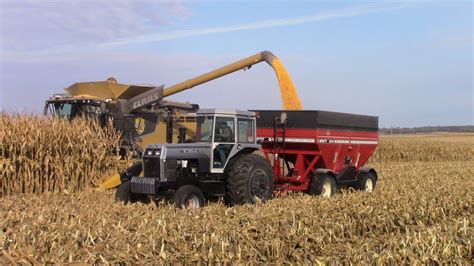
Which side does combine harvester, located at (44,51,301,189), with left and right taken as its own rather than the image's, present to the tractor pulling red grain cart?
left

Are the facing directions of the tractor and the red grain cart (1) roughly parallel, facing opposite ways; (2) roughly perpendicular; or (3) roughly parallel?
roughly parallel

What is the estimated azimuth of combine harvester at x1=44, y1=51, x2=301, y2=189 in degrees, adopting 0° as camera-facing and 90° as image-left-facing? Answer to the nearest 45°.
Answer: approximately 45°

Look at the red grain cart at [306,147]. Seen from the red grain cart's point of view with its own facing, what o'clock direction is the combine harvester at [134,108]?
The combine harvester is roughly at 2 o'clock from the red grain cart.

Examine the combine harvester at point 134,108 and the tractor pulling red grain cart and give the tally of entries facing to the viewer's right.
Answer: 0

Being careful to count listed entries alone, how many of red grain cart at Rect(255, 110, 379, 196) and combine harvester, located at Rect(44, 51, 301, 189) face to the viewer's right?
0

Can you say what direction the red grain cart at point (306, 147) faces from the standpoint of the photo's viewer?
facing the viewer and to the left of the viewer

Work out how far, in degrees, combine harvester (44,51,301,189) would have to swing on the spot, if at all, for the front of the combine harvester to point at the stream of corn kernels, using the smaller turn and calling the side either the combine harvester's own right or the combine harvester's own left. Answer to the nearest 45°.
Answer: approximately 135° to the combine harvester's own left

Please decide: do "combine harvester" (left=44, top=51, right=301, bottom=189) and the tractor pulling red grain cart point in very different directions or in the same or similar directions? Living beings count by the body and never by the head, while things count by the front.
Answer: same or similar directions

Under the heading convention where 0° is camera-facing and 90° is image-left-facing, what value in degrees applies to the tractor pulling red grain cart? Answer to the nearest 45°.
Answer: approximately 45°

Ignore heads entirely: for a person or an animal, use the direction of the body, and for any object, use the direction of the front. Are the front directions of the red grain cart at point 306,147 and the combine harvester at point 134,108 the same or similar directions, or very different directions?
same or similar directions
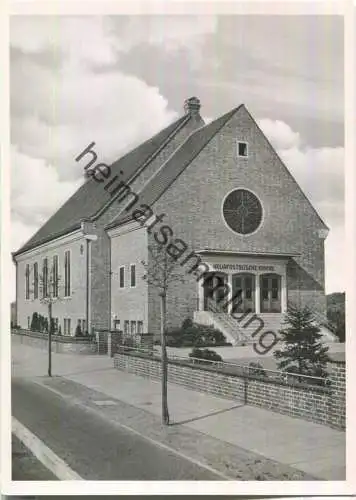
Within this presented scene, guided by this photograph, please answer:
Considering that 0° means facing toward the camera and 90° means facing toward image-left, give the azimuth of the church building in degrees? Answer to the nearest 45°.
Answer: approximately 315°

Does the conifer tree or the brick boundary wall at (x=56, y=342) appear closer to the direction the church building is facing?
the conifer tree

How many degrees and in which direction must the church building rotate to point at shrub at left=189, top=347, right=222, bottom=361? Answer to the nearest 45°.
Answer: approximately 45° to its right

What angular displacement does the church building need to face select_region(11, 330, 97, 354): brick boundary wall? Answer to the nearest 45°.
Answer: approximately 90° to its right

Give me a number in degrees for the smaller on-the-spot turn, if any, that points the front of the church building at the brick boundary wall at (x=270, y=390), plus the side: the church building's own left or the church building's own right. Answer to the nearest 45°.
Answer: approximately 45° to the church building's own right
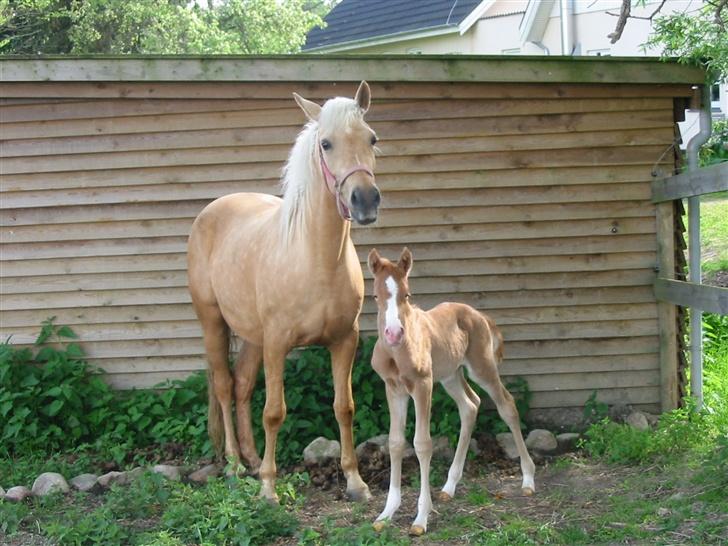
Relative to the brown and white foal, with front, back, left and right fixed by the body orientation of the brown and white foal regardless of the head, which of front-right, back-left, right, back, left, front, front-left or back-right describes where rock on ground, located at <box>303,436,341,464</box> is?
right

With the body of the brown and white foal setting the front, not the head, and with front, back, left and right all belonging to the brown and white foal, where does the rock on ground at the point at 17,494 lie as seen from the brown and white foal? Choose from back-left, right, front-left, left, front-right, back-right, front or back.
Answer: front-right

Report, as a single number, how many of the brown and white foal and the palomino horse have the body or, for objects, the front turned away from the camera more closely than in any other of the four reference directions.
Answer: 0

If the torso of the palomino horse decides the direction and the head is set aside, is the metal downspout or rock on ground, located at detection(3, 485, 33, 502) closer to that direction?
the metal downspout

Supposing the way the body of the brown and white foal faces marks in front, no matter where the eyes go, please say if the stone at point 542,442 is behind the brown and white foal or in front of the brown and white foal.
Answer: behind

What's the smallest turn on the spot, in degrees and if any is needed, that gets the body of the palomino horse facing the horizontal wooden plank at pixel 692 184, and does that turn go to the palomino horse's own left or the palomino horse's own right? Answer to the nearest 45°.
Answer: approximately 45° to the palomino horse's own left

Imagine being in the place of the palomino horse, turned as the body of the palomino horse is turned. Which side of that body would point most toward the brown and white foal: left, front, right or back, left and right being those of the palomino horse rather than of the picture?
front

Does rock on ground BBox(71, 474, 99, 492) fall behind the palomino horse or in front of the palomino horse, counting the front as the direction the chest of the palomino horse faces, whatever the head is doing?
behind

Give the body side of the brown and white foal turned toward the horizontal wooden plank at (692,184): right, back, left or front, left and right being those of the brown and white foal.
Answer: back

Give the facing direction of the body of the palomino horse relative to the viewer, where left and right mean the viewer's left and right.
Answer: facing the viewer and to the right of the viewer

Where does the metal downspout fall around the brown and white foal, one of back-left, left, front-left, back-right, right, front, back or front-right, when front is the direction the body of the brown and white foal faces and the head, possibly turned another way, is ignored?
back

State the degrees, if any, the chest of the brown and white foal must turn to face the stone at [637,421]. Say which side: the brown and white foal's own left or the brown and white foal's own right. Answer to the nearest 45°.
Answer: approximately 180°

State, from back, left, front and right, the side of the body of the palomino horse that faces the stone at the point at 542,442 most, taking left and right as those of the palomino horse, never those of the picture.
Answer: left

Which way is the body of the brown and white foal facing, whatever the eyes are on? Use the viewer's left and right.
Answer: facing the viewer and to the left of the viewer

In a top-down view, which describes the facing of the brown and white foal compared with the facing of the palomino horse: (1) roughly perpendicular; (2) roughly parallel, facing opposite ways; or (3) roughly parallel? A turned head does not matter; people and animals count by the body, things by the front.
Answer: roughly perpendicular
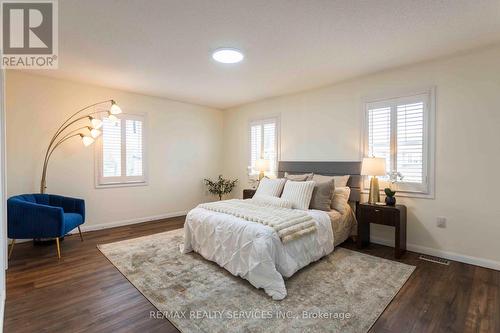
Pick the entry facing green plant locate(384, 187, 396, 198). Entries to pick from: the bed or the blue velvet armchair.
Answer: the blue velvet armchair

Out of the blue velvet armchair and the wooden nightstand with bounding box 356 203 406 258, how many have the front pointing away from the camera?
0

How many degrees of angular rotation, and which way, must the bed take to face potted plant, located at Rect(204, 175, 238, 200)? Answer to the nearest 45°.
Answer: approximately 135° to its right

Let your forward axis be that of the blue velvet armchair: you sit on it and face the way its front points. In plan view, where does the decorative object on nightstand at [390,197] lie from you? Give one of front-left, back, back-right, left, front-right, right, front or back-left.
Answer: front

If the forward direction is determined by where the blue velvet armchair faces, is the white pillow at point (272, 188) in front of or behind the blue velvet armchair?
in front

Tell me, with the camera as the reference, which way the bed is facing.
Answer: facing the viewer and to the left of the viewer

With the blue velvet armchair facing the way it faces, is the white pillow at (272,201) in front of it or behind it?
in front

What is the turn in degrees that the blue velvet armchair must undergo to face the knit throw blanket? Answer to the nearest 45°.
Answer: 0° — it already faces it

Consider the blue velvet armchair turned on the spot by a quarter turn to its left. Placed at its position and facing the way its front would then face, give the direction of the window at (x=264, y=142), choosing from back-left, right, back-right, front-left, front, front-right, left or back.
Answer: front-right

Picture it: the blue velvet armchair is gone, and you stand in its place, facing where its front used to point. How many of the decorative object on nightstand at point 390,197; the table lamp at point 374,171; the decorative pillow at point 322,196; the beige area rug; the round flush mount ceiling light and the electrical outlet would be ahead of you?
6

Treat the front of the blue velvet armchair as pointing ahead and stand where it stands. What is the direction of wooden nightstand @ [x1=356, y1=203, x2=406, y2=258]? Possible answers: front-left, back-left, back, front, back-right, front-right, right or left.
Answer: front

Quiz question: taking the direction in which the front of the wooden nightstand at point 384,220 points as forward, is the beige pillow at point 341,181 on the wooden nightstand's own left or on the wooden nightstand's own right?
on the wooden nightstand's own right

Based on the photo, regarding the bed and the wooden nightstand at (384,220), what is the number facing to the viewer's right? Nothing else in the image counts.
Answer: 0

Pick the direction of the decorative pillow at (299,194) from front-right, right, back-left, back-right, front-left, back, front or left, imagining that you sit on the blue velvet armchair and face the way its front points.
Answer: front

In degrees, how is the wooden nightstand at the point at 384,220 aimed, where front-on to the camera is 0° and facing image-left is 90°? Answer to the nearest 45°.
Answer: approximately 45°

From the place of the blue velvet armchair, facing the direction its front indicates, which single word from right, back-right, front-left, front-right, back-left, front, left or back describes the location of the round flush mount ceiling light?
front

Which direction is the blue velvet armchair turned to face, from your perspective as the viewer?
facing the viewer and to the right of the viewer

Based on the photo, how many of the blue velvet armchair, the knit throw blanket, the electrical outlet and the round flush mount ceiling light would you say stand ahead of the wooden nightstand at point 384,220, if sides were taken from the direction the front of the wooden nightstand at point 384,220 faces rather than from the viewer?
3

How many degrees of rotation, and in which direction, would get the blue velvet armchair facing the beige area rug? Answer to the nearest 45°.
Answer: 0° — it already faces it
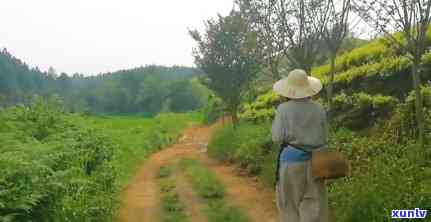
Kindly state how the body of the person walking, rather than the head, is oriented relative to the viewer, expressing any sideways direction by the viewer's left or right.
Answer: facing away from the viewer

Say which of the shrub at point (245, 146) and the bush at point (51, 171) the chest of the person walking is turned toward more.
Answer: the shrub

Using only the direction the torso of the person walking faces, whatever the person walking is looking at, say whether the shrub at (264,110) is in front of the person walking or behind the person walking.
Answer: in front

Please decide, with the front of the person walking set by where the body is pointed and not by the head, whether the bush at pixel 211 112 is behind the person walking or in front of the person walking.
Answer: in front

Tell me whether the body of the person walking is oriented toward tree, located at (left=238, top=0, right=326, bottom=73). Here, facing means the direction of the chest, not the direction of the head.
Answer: yes
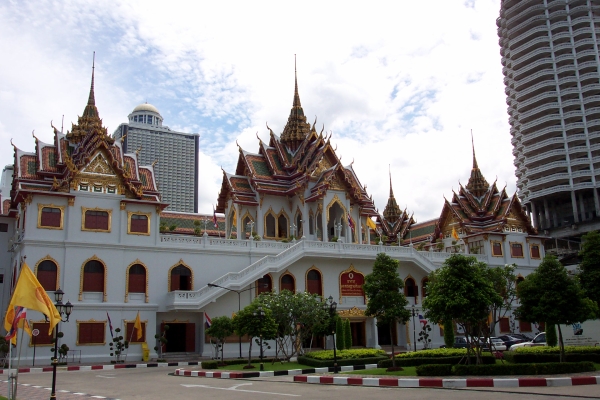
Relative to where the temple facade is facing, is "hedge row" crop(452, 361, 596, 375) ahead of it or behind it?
ahead

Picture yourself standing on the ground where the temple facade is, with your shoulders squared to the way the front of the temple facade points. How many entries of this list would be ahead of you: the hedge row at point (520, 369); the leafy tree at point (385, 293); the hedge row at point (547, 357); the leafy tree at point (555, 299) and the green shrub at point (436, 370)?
5

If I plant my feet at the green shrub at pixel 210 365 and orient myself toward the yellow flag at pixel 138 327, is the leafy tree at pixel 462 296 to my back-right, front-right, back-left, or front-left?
back-right

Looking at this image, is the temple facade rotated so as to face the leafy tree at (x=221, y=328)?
yes

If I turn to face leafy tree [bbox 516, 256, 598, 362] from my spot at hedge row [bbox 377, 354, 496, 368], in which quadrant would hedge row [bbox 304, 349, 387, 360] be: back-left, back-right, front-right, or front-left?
back-left

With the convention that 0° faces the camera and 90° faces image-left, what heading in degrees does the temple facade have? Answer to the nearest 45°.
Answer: approximately 315°

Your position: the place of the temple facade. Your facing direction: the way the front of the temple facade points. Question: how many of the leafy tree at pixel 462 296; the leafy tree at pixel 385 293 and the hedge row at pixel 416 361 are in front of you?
3

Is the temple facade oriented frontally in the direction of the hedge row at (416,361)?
yes

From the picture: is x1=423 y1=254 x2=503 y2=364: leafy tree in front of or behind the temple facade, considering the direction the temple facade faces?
in front

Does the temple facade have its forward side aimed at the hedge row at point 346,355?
yes
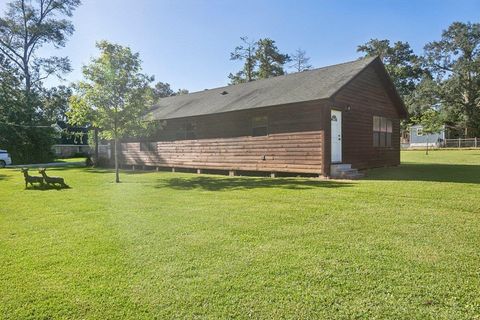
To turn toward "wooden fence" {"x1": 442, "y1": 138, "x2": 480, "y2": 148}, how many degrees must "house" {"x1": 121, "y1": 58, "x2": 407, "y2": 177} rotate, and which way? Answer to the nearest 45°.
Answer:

+-------+

Render the data from its start up to and including the line containing "Answer: approximately 135° to the" as a Markdown table with the columns Row and Line, numbering each line in order. Skip blank lines and leave the pictures out.

| Row | Line |
|---|---|
| 1 | Which side does combine harvester, located at (44,51,301,189), with left and right taken as its own rather than the image's, present to the tractor pulling red grain cart? |
| 2 | left |
| 3 | Are the facing directions of the tractor and the red grain cart (1) roughly parallel, facing opposite ways; (2) roughly perpendicular; or (3) roughly parallel? |
| 4 | roughly parallel |
| 5 | What is the estimated azimuth of combine harvester at x1=44, y1=51, x2=301, y2=189 in degrees, adopting 0° as camera-facing and 90° as image-left-facing? Answer to the nearest 45°. |
| 6 | Answer: approximately 45° |
| 7 | Look at the red grain cart at [306,147]. Seen from the red grain cart's point of view with its own facing, what o'clock direction is the combine harvester at [134,108]? |
| 8 | The combine harvester is roughly at 2 o'clock from the red grain cart. |
| 9 | Examine the combine harvester at point 134,108 and the tractor pulling red grain cart and give the tally of entries facing to the viewer's right. |
| 10 | Answer: 0 |
| 11 | Being careful to count listed entries alone, how many of red grain cart at Rect(255, 110, 379, 196) and combine harvester, located at Rect(44, 51, 301, 189) face to the viewer's right? |
| 12 | 0 |
| 13 | Can you say what direction the red grain cart at point (306, 147) faces from the standpoint of the photo's viewer? |
| 14 | facing the viewer and to the left of the viewer |
| 15 | Work out how far, in degrees, combine harvester (44,51,301,189) would have to swing on the spot, if at all, for the front of the combine harvester to point at the stream of corn kernels, using the smaller turn and calling the side either the combine harvester's own right or the combine harvester's own left. Answer to the nearest 45°. |
| 16 | Answer: approximately 135° to the combine harvester's own left |